§ **Selected passage**
# # # #

Pill to prevent pre-eclampsia gets UK fast track for development

Pregnant woman
Pre-eclampsia endangers the lives of thousands of pregnant women and their babies in the UK each year. Photograph: Yui Mok/PA

A new pill that could prevent pre-eclampsia has become the first pregnancy drug to be fast-tracked for development by the UK’s drug regulator.

Scientists at MirZyme Therapeutics, a biopharmaceutical company, believe they have developed a drug that when given to women from 20 weeks of pregnancy could stop them developing the condition.

Pre-eclampsia endangers the lives of thousands of expectant mothers and their babies in the UK each year, and has no therapeutic options. Globally, it affects between 2% and 8% of pregnancies and kills up to half a million babies and 100,000 women a year.

MirZyme Therapeutics has been awarded an innovative licensing and access pathway (ILAP), or so-called innovation passport, by the UK’s Medicines and Healthcare products Regulatory Agency (MHRA).

The passport was established in January 2021 to expedite access to essential new drugs at the height of the Covid pandemic. It is granted to medicines that address the needs of patients with life-threatening and unmet medical needs, with a view to getting the drug to the market as quickly as possible.

MirZyme’s new drug, MZe786, is a single pill to be taken once a day by women deemed at risk of the condition, from the 20th week of pregnancy.

# # # #

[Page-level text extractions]
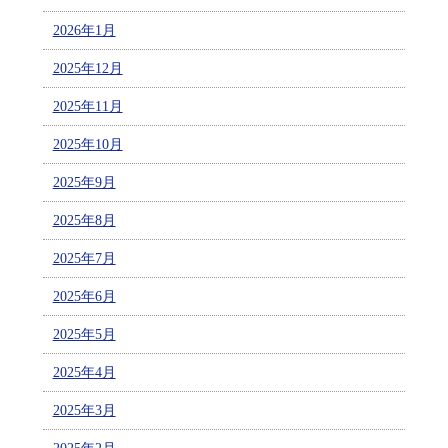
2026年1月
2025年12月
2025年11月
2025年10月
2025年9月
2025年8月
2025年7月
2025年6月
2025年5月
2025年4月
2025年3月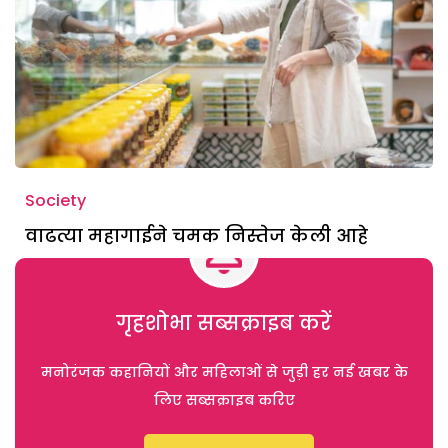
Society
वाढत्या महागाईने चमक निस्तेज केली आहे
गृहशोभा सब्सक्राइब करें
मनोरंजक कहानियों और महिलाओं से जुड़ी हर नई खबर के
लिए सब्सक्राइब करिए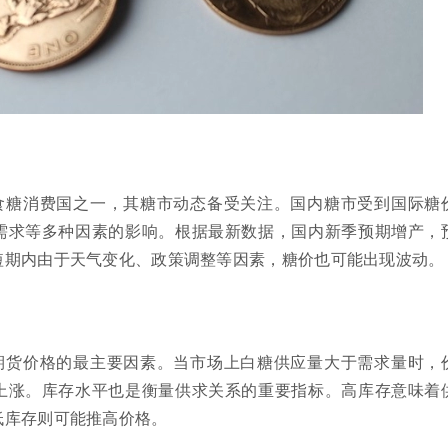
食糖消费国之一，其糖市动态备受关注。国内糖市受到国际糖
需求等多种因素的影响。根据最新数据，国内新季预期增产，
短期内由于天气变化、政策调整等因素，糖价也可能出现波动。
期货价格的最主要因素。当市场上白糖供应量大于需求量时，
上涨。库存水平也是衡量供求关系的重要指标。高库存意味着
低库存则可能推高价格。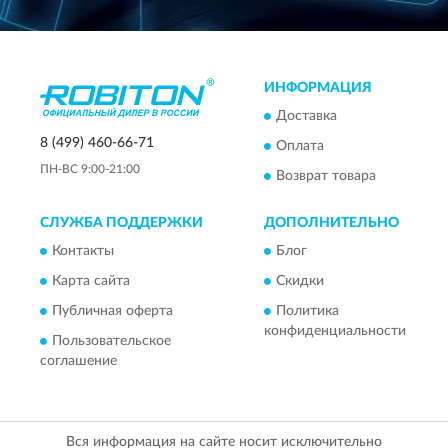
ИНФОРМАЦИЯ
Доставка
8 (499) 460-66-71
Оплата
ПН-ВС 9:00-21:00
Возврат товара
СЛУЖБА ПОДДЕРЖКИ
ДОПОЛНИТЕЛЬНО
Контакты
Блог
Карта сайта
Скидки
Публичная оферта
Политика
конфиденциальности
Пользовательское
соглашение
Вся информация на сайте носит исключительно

# # # #

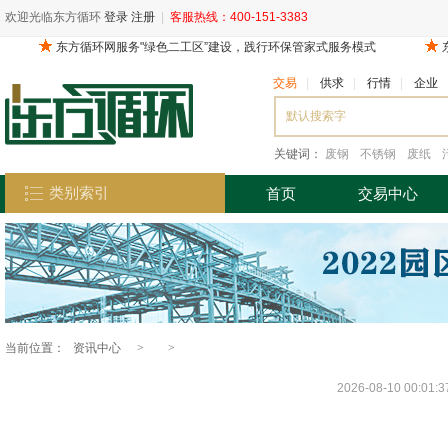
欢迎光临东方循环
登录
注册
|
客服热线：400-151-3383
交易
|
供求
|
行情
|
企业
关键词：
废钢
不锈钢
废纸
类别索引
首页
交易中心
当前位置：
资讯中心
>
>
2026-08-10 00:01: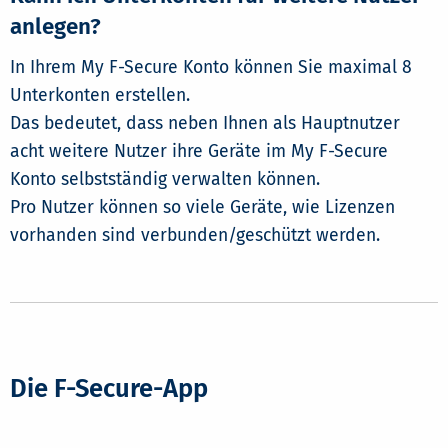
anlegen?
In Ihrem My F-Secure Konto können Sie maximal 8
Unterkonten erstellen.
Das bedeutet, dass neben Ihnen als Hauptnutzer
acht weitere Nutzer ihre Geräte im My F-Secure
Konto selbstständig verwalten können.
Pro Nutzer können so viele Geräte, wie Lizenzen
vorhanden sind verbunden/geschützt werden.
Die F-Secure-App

# # # #

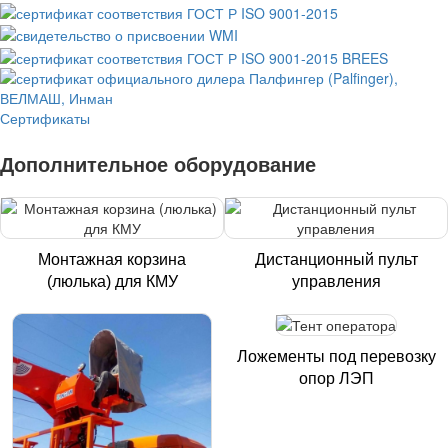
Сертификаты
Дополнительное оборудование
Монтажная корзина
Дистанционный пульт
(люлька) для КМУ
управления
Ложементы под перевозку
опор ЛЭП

# # # #

§ **Brief**
Summarize the article on the pre-eclampsia pill in two sentences.

§ **Worked solution**
MZe786, a once-daily pill from MirZyme Therapeutics that could prevent pre-eclampsia when taken by at-risk women from the 20th week of pregnancy, has become the first pregnancy drug fast-tracked for development by the UK's Medicines and Healthcare products Regulatory Agency through an innovation passport. Pre-eclampsia has no therapeutic options and globally affects between 2% and 8% of pregnancies, killing up to half a million babies and 100,000 women a year.